The city of Paris has pledged €80m to preserve its decaying religious buildings over the next five years, but critics say the funding still falls short.
Of the 85 churches, nine temples and two synagogues managed by the Mairie de Paris (almost half of which are classed as historic monuments), 20 have been named as priority sites for restoration between 2015 and 2020. These include the tourist attractions Saint-Eustache, Saint-Germain-des-Prés, Saint-Sulpice and La Madeleine, where a €17m restoration is already under way, as well as the lesser-known Saint-Merri and Notre Dame de Lorette, which are among sites on the World Monuments Fund’s 2014 Watch List.
The plan, which includes €60m for “very large-scale operations” and €20m for “permanent maintenance”, was announced by Anne Hidalgo, the mayor of Paris, as “an unprecedented financial effort”; it follows a 2014 electoral campaign promise. In addition, the French government will give €11m over six years and an estimated €19m is due to come from the private sector.
However, these figures represent only a small increase on the €157m given by the previous mayor, Bertrand Delanoë, during his two terms in office from 2001 to 2014. According to the non-profit organisation Observatoire du Patrimoine Religieux (Observatory of Religious Heritage), the 20 priority buildings in Paris alone require €500m, while around 3,000 churches across the country need urgent restoration.
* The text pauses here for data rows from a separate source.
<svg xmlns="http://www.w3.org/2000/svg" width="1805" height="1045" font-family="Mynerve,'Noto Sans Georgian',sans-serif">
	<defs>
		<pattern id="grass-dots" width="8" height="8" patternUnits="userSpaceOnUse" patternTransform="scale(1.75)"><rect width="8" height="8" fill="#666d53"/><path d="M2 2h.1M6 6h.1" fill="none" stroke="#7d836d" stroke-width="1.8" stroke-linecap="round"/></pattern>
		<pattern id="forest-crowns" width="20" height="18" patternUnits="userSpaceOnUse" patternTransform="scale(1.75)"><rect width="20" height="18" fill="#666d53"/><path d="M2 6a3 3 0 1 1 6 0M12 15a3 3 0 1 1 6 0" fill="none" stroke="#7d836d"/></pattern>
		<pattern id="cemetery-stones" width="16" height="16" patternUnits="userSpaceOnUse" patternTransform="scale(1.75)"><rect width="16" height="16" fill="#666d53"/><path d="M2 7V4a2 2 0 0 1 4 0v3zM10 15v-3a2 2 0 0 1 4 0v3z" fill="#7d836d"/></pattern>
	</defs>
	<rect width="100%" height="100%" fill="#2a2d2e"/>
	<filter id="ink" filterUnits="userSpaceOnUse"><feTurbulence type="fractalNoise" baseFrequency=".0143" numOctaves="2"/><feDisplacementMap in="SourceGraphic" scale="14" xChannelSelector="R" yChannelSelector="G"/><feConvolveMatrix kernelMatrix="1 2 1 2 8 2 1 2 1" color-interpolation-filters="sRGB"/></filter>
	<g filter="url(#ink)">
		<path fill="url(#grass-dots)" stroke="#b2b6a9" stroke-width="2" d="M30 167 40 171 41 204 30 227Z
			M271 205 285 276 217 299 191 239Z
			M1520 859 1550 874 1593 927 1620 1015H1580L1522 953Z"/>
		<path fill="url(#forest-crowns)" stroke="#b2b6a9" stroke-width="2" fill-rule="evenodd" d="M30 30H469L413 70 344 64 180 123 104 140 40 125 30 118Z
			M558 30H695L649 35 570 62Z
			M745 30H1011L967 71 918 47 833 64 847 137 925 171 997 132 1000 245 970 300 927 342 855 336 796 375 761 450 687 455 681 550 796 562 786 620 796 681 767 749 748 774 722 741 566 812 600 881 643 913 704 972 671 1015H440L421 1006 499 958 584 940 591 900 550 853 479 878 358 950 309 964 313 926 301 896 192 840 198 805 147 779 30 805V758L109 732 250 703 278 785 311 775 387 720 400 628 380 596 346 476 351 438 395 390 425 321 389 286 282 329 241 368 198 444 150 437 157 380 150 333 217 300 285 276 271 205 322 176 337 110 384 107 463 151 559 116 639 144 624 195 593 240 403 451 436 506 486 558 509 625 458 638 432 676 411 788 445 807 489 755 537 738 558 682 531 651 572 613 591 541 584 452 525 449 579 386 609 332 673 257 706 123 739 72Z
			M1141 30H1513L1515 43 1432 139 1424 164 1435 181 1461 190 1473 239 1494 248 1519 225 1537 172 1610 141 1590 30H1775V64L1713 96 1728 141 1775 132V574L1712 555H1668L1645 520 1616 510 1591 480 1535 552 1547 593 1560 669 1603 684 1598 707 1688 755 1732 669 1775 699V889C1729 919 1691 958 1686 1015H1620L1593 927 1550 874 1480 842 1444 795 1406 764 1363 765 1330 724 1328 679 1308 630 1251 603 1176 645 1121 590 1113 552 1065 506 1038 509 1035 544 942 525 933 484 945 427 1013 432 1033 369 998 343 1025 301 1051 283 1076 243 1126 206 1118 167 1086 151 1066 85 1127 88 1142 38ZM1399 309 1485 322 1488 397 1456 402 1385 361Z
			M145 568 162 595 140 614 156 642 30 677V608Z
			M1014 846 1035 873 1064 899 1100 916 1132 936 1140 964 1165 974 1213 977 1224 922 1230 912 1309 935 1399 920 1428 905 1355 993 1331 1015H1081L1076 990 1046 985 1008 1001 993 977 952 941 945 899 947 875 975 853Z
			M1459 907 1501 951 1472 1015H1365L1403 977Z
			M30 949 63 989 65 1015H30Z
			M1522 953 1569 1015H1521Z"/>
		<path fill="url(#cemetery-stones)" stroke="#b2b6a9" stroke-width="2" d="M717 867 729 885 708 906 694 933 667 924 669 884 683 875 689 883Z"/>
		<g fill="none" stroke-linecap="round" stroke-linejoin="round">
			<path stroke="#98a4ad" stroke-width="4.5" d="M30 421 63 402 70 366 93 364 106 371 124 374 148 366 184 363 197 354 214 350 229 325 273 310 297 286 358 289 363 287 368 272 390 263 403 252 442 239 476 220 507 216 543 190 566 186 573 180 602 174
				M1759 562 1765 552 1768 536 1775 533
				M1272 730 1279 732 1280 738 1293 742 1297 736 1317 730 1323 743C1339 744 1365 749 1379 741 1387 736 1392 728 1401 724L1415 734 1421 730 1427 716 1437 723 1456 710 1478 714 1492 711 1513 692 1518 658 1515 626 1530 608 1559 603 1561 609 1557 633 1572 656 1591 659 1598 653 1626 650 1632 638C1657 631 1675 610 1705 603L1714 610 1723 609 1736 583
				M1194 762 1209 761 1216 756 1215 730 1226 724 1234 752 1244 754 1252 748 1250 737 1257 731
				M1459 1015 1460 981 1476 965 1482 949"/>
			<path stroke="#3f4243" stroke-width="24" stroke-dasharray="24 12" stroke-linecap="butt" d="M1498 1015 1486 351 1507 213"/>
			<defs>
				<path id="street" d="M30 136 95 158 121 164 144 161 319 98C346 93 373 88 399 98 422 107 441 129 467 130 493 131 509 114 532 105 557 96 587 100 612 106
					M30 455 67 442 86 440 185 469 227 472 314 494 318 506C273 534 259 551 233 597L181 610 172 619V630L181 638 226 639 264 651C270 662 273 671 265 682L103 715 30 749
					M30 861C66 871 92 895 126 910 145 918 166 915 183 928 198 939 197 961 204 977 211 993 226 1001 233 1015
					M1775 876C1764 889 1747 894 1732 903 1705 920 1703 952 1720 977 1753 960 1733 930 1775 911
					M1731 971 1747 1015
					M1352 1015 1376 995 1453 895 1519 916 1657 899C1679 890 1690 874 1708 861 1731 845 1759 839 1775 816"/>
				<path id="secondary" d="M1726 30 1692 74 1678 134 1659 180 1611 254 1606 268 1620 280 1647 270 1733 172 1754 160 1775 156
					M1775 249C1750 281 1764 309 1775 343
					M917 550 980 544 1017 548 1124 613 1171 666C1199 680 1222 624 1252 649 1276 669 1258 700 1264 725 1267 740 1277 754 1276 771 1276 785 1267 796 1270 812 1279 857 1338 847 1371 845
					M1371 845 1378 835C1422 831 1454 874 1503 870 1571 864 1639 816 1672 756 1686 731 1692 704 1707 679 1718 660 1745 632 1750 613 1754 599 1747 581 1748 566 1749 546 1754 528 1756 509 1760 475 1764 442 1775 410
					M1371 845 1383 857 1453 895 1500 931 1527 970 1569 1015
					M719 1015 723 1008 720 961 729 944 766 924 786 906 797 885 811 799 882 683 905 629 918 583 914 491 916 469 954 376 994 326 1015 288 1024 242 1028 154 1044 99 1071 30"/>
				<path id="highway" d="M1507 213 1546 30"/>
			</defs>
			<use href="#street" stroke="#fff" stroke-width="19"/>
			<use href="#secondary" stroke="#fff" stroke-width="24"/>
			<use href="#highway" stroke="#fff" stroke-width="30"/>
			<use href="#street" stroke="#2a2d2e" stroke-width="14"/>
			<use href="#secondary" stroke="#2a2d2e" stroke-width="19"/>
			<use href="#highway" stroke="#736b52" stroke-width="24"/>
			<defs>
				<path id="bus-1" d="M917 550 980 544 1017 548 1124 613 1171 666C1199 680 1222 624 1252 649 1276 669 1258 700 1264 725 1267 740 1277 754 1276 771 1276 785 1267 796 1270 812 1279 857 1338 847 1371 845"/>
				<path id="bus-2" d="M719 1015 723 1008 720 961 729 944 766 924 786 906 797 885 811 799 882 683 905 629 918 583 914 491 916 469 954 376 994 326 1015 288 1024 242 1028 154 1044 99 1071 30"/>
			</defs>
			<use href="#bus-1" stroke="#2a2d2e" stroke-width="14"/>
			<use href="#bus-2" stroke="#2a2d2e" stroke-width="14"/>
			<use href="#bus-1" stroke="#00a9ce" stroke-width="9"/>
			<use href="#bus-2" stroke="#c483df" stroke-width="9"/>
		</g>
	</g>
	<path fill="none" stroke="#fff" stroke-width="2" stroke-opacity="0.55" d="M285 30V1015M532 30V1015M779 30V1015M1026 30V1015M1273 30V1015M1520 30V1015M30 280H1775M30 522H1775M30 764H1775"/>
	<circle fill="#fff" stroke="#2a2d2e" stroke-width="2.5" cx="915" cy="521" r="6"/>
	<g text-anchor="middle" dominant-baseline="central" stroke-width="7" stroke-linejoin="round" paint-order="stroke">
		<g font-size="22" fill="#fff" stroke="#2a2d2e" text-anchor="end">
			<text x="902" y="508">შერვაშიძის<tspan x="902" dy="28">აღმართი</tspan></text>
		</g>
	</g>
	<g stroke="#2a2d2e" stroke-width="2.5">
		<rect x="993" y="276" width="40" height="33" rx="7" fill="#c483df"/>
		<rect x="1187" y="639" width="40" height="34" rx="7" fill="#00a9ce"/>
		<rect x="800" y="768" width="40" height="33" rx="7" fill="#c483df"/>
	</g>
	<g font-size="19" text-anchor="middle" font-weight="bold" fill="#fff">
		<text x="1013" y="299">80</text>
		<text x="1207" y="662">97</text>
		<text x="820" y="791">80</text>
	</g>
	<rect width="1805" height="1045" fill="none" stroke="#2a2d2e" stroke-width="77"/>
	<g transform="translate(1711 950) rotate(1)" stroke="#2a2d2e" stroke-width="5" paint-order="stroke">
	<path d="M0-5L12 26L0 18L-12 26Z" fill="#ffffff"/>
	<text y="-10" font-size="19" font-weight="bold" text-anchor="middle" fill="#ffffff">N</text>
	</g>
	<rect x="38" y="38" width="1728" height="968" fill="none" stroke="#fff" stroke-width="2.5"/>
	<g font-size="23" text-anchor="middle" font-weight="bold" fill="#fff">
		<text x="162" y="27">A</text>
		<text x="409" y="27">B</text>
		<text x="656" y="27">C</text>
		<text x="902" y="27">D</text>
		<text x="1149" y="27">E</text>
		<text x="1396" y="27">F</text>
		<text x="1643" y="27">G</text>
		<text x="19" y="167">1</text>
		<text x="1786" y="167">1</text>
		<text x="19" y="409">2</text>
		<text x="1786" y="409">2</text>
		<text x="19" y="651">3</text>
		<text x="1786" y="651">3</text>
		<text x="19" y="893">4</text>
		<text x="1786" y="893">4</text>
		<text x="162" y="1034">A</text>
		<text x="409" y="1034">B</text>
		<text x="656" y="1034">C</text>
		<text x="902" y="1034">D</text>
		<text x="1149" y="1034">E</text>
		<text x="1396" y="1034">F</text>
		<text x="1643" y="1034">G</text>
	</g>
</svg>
The art critic Didier Rykner says that many of the conservation projects under Hidalgo’s plan “concern only parts of the buildings”. Pierre Housieaux, the president of the campaign group Paris Historique, told Le Parisien: “This sum will just allow us to repair the capital’s religious heritage, but not to restore it.”
Urgent repairs required Restoration work is planned at Saint-Louis-en-l’Ile, where part of the bell tower’s bronze cross, weighing 3.5kg, recently fell off. At the late-Gothic church of Saint-Merri, work will focus on the southern façade of the chevet (apse).
At Saint-Sulpice, murals and a ceiling painting by Eugène Delacroix, Jacob Wrestling with the Angel, Heliodorus Driven from the Temple and Saint Michael Slaying the Dragon (1849-61), are due to be cleaned and stabilised. The city launched a crowdfunding campaign with the Fondation du Patrimoine and the Musée National Eugène Delacroix in September 2014 to raise funds towards the estimated €450,000 cost. Around €22,000 had been raised as The Art Newspaper went to press. H.M.